There's a new game on the internet, called Buzz-word Bingo (though sometimes given a more earthy, variant B-word) that may stop you blowing your top. It's aimed at all glum corporate victims who cannot bear to hear the English language reduced to an array of pre-packaged, gung-ho clichés. Players who access the website are given a daily grid of 25 modish buzz-words, and invited to cross them off as they are uttered by unwitting bores in meetings and seminars. Should enough people (or just the one result-driven and fast-track callow executive) use five words or phrases in a row - best practice, benchmark, big picture, total quality, game-plan - you're entitled to spring to your feet and yell "Buzzword!" You will then apparently be congratulated by all for your contribution to in-house clarity and morale.

Corporate clarity is becoming a vital issue in the City of London as well as Wall Street. That's why Colonial Financial Services, a life assurance and pension company, is helping the Plain English Campaign in its efforts to help financial service customers understand the ceaseless spool of flannel that issues every day from the lips of bank managers, building society advisers, pension and insurance salesman and their besuited brethren.

The campaign has issued its Financial, Tax and Legal Terms Explained for the Layman, defining in simple language 500 constructions from the world of loans, investments and zero-rated liability. Colonial paid the printing and administration costs, to make the guide free to all. The campaign realised it had struck a chord in the cowed public consciousness when it put the dictionary on its website last month, and it was downloaded 200,000 times.

In the 21 years of its history, the campaign has often taken the business world to task for spreading gobbledegook and obscurity. But its new initiative isn't about laughing at pretentious cant.
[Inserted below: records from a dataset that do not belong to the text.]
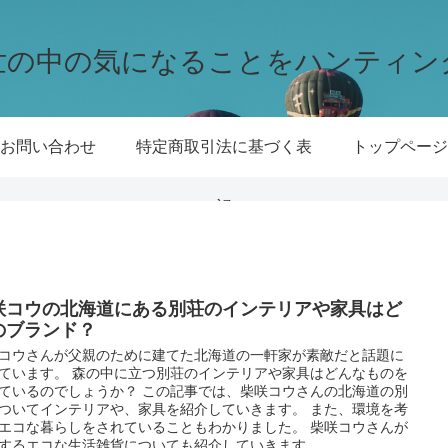
世の中の気になることをハンティン
お問い合わせ
特定商取引法に基づく表
トップページ
記
咲コウの北海道にある別荘のインテリアや家具はど
のブランド？
コウさんが父親のために建てた北海道の一軒家が素敵だと話題に
ています。 森の中に立つ別荘のインテリアや家具はどんなものを
ているのでしょうか？ この記事では、柴咲コウさんの北海道の別
ついてインテリアや、家具を紹介していきます。 また、環境を考
エコな暮らしをされていることもわかりました。 柴咲コウさんが
するエコな生活雑貨についても紹介していきます。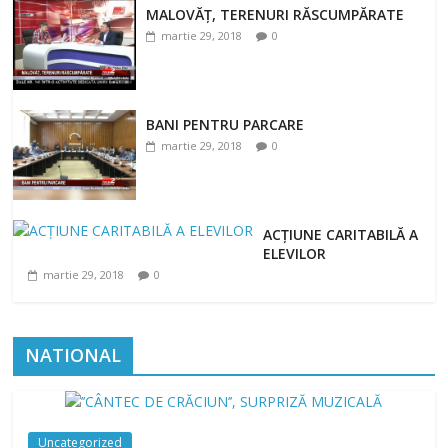
MALOVĂȚ, TERENURI RĂSCUMPĂRATE
martie 29, 2018
0
BANI PENTRU PARCARE
martie 29, 2018
0
ACȚIUNE CARITABILĂ A
ELEVILOR
martie 29, 2018
0
NATIONAL
Uncategorized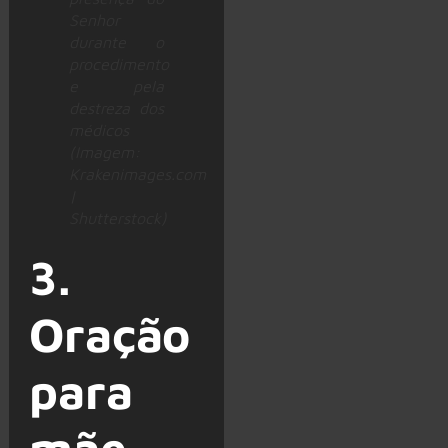
Senhor
durante o
procedimento
e pela
destreza dos
médicos
(Imagem:
Krakenimages.com
|
Shutterstock)
3.
Oração
para
mãe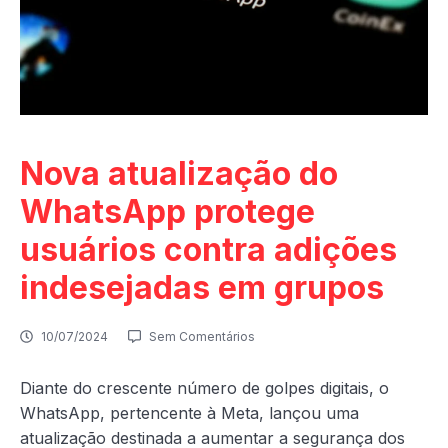
Nova atualização do
WhatsApp protege
usuários contra adições
indesejadas em grupos
10/07/2024
Sem Comentários
Diante do crescente número de golpes digitais, o
WhatsApp, pertencente à Meta, lançou uma
atualização destinada a aumentar a segurança dos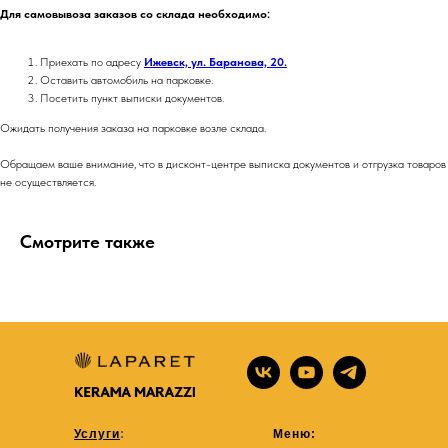
Для самовывоза заказов со склада необходимо:
Приехать по адресу
Ижевск, ул. Баранова, 20.
Оставить автомобиль на парковке.
Посетить пункт выписки документов.
Ожидать получения заказа на парковке возле склада.
Обращаем ваше внимание, что в дисконт-центре выписка документов и отгрузка товаров
не осуществляется.
Смотрите также
Услуги
:
Меню: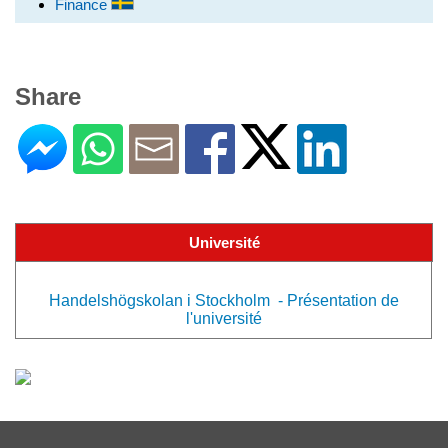
Finance
Share
Université
Handelshögskolan i Stockholm - Présentation de
l'université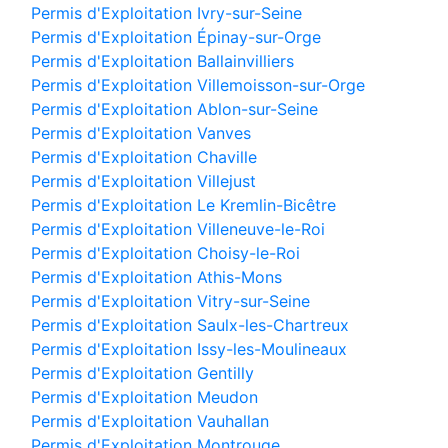
Permis d'Exploitation Ivry-sur-Seine
Permis d'Exploitation Épinay-sur-Orge
Permis d'Exploitation Ballainvilliers
Permis d'Exploitation Villemoisson-sur-Orge
Permis d'Exploitation Ablon-sur-Seine
Permis d'Exploitation Vanves
Permis d'Exploitation Chaville
Permis d'Exploitation Villejust
Permis d'Exploitation Le Kremlin-Bicêtre
Permis d'Exploitation Villeneuve-le-Roi
Permis d'Exploitation Choisy-le-Roi
Permis d'Exploitation Athis-Mons
Permis d'Exploitation Vitry-sur-Seine
Permis d'Exploitation Saulx-les-Chartreux
Permis d'Exploitation Issy-les-Moulineaux
Permis d'Exploitation Gentilly
Permis d'Exploitation Meudon
Permis d'Exploitation Vauhallan
Permis d'Exploitation Montrouge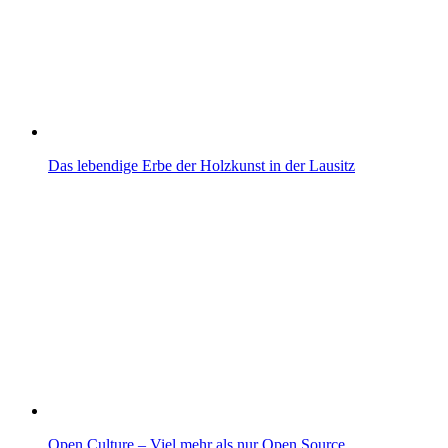
Das lebendige Erbe der Holzkunst in der Lausitz
Open Culture – Viel mehr als nur Open Source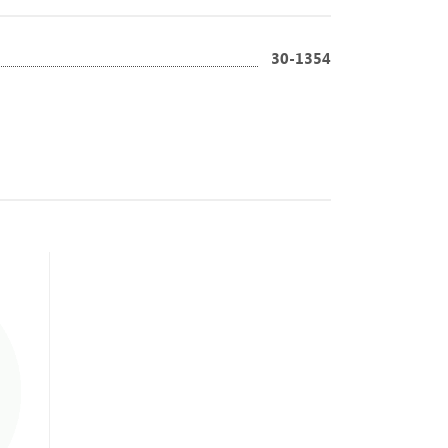
30-1354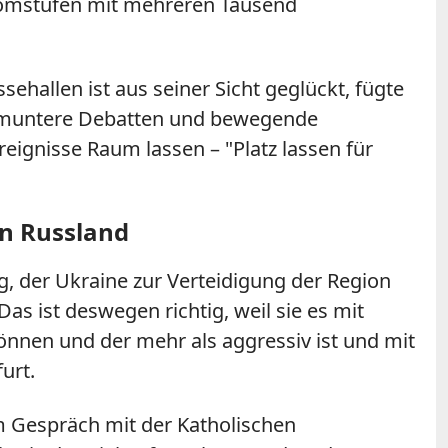
Domstufen mit mehreren Tausend
ehallen ist aus seiner Sicht geglückt, fügte
hr muntere Debatten und bewegende
ignisse Raum lassen – "Platz lassen für
in Russland
g, der Ukraine zur Verteidigung der Region
s ist deswegen richtig, weil sie es mit
können und der mehr als aggressiv ist und mit
urt.
im Gespräch mit der Katholischen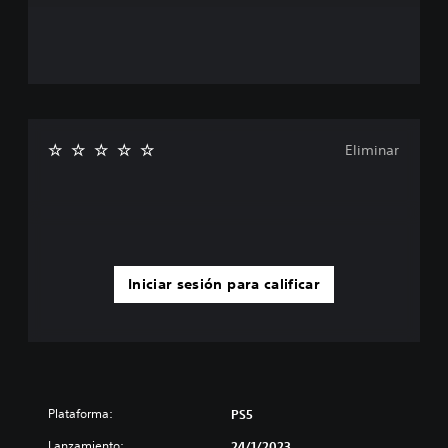
Eliminar
Iniciar sesión para calificar
Plataforma:
PS5
Lanzamiento:
24/1/2023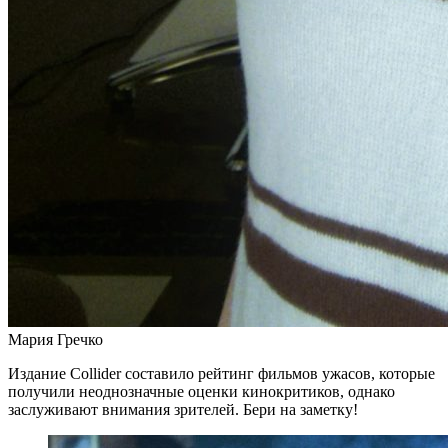
Мария Гречко
Издание Collider составило рейтинг фильмов ужасов, которые
получили неоднозначные оценки кинокритиков, однако
заслуживают внимания зрителей. Бери на заметку!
It's concerned with ensuring that bank customers know, for once, exactly what they're committing themselves to. If you glaze over at the mention of "low-cost endowment mortgage", if you think "maturity" is something to do with behaving like a grown-up, if you're under the impression that an "investment vehicle" is a vintage Bugatti, and if the discovery that an AVC is an "additional voluntary contribution" leaves you none the wiser, this is the book for you.

"People are standing up for themselves more," said John Lister of the campaign. "They're saying, 'I want to understand all the details because I want to compare different products'. It seems extraordinary that banks and building societies have the technology that lets you apply for a mortgage in minutes but still haven't found a way to make you understand what you're buying."
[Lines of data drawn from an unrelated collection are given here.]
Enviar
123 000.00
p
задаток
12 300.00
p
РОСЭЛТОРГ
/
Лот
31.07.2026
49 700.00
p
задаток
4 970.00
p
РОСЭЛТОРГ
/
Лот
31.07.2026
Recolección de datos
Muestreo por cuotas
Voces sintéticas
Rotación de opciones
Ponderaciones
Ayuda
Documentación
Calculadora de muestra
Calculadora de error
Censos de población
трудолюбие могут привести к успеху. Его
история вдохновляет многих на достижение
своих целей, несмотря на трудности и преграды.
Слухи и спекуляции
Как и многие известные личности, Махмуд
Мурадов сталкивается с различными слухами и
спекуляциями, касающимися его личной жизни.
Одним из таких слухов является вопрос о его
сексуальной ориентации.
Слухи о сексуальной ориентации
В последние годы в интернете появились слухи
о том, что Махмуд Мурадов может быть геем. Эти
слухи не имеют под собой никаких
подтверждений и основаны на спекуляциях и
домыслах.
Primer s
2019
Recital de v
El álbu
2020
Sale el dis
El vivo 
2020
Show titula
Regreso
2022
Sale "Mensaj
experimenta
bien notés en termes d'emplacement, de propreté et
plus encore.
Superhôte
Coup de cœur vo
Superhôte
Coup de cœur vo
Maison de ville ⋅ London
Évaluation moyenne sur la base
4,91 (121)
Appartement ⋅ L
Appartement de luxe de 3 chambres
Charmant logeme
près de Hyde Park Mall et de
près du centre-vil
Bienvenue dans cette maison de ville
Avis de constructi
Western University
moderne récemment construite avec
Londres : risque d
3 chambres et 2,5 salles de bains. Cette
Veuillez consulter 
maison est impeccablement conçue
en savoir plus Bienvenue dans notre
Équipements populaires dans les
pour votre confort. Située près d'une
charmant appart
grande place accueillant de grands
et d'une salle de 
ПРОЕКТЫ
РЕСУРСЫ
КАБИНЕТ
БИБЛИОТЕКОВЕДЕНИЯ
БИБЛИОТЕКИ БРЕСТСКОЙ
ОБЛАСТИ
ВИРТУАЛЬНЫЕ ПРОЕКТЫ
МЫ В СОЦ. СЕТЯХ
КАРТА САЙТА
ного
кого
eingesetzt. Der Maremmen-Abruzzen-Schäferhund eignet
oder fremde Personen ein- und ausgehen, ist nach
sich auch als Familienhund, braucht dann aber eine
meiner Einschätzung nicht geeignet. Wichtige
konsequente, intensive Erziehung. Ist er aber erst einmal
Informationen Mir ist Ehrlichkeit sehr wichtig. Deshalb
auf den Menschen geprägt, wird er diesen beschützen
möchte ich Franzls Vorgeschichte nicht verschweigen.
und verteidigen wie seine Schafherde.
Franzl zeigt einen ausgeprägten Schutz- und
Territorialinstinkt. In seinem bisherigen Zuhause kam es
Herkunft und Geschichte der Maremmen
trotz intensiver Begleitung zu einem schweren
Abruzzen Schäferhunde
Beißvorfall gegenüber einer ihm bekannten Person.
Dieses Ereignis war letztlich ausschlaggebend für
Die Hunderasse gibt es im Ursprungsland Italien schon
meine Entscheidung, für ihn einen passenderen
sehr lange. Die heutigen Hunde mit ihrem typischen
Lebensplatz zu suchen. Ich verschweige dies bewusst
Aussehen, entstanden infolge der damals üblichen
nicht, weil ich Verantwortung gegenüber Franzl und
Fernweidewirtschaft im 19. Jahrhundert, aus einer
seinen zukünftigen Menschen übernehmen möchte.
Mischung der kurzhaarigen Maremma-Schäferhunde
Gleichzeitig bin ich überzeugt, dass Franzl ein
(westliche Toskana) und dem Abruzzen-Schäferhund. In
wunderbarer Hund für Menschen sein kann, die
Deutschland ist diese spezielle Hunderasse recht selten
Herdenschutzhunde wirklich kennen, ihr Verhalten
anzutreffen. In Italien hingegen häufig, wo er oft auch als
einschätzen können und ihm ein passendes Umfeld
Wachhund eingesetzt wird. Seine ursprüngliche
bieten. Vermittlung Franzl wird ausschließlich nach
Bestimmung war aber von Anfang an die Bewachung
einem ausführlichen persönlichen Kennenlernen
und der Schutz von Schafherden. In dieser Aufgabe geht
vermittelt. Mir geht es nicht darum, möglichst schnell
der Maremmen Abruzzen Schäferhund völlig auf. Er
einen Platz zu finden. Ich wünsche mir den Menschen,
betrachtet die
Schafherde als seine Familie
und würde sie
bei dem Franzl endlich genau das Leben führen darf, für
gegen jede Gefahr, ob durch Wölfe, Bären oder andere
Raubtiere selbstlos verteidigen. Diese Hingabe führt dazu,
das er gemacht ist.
The war on jargon has been ongoing since the 1970s, when the word "ongoing" first appeared, with its redundant sister "situation", as in "a nuclear explosion situation". The recent attack on business jargon has brought all manner of curious terms out of the City woodwork. On BBC's Today programme, listeners sent in the most heinous examples of business baloney, such as "phased functionality", "double-digit management" (a V-sign?) and "hypothecation", as well as the re-christening of a pint of beer as a "leisure unit".

Things are even worse in EU circles, where such terms as "asymmetric bilateralism" are becoming commonplace, sacked managers are "deresponsibilised" and the commission's Information Society Directorate has a department that looks after "integrated management of resources and horizontal questions". Some of the most egregious culprits - as selected by the Fight the Fog organisation, set up in Brussels two years ago to encourage clear communication - take liberties with the English language that are scarcely credible. Take Neil Kinnock, sounding off earlier this year about proposals for reform: "The reform strategy proposals identify the ways to efficiently integrate assessment of resources with decisions on positive and crucially negative priorities. A system of activity-based management will be introduced, facilitated by strategic planning and programming arrangements ... "

If only Buzz-word Bingo fans had been in the audience.